Notamment en cas d'incendie, d'alerte seveso ou de présence de tireurs dans l'établissement.

Un incendie, une alerte seveso ou encore la présence de tireurs au sein d’un établissement scolaire sont autant de situations qui nécessitent une réaction immédiate de la direction et des professeurs. Consciente que dans ce genre de cas, chaque minute compte, la direction du lycée Charles Plisnier de Saint-Ghislain planche sur le développement d’une application de sécurité.

En collaboration avec la société montoise SH Connect, la direction devrait être en mesure de la mettre en place très prochainement. "Via un intranet, il nous sera possible de faire apparaître, instantanément et sur tous les écrans d’ordinateur ou tableaux interactifs, un message à destination des professeurs", explique Dimitri D’Agostino, directeur.
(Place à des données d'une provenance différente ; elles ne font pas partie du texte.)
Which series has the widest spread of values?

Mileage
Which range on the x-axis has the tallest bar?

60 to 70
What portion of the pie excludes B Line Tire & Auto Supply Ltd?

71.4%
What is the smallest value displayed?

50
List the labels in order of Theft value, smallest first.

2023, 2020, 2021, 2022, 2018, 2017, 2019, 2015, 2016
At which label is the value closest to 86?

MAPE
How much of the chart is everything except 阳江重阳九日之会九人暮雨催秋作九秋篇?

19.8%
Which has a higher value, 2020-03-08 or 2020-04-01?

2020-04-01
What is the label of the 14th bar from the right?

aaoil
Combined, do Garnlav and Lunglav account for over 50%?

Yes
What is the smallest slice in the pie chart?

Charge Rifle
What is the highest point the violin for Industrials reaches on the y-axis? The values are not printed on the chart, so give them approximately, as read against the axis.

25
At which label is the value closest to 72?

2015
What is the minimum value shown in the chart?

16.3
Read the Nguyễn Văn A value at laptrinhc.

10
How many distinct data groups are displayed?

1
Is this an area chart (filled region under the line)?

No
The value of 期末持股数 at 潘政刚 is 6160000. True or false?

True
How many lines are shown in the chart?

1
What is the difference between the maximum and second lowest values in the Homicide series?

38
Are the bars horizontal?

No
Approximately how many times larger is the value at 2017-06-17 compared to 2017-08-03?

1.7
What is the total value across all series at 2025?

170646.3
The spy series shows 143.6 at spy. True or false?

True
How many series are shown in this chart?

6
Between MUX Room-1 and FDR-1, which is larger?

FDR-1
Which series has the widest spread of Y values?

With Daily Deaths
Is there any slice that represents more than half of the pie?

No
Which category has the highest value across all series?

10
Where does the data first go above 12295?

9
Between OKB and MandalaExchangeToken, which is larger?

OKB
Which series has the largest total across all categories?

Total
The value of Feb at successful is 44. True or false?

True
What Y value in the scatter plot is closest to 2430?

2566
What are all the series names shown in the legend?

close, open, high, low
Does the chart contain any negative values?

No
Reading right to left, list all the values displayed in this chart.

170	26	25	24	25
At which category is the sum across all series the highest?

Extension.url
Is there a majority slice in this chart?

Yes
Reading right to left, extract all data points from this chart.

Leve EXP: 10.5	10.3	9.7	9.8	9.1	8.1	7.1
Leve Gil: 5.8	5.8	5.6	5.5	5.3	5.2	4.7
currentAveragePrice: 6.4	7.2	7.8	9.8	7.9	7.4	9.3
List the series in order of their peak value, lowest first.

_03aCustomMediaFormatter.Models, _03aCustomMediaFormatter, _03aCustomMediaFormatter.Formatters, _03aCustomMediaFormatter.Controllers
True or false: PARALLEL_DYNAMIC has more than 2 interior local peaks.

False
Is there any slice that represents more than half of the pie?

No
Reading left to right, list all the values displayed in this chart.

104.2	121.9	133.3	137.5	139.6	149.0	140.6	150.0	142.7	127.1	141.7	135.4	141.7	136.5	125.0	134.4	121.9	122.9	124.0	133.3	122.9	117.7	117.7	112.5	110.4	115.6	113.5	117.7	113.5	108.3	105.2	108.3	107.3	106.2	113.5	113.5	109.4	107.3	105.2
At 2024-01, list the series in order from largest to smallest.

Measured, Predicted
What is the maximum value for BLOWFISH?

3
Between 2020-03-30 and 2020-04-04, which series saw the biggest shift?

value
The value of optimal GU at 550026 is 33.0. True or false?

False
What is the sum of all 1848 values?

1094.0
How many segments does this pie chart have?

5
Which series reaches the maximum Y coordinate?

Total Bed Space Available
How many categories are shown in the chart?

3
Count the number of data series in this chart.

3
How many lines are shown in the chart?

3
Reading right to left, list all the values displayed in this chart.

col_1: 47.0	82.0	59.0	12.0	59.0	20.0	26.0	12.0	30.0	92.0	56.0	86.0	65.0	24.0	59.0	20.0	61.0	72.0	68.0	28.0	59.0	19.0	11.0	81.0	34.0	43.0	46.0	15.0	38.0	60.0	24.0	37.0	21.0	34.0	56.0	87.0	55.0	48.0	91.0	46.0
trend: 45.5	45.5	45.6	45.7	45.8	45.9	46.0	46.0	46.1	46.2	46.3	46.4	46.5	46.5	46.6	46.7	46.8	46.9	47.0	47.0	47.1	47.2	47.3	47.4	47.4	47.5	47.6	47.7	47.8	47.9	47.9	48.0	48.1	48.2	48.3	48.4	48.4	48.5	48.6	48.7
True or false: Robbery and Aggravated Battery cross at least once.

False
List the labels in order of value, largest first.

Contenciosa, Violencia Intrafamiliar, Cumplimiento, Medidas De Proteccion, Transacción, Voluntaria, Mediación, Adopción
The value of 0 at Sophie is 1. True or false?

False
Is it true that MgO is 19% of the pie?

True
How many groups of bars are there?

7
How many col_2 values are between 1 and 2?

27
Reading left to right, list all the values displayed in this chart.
Un message supplémentaire pourra accompagner l’alerte en cas de nécessité. "Si l’on prend l’exemple d’un incendie, on pourrait imaginer signaler qu’un couloir est inutilisable et que l’évacuation doit donc se faire via une autre sortie. L’application ne remplacera pas les traditionnelles alarmes, elle sera complémentaire."

Dans certains cas, et notamment une alerte amok (la présence de tireurs), la discrétion est d’autant plus efficace. "L’exercice amok organisé avec la zone de police boraine il y a deux ans nous a permis de pousser la réflexion plus loin, d’imaginer ce que nous pourrions mettre en place pour être aussi efficace que possible. Dans ce genre de situation, ce n’est pas l’évacuation qui est prônée mais le confinement. Les professeurs recevraient donc l’alerte sur leur écran. Pour reprendre le contrôle de leur outil s'il ne s'agissait que d'un exercice, ils devront avoir validé sa lecture. De mon côté, un accusé de bonne lecture est prévu."

Si l’enseignant n’était pas en mesure d’en prendre connaissance, par exemple parce qu’aucun écran n’est en fonctionnement, la direction en serait également avertie et serait donc en mesure de prendre des mesures dans les plus brefs délais. "SH Connect développe l’application pour nous mais nous pensons qu’elle pourrait intéresser de nombreuses écoles et universités. En tout cas, nous l’espérons."

Le lycée planche sur ce projet sur fonds propres et n’a donc sollicité aucun coup de pouce financier. Le pré-test s’est montré concluant, seul un travail au niveau graphique est encore entrepris afin de rendre l’application plus attractive.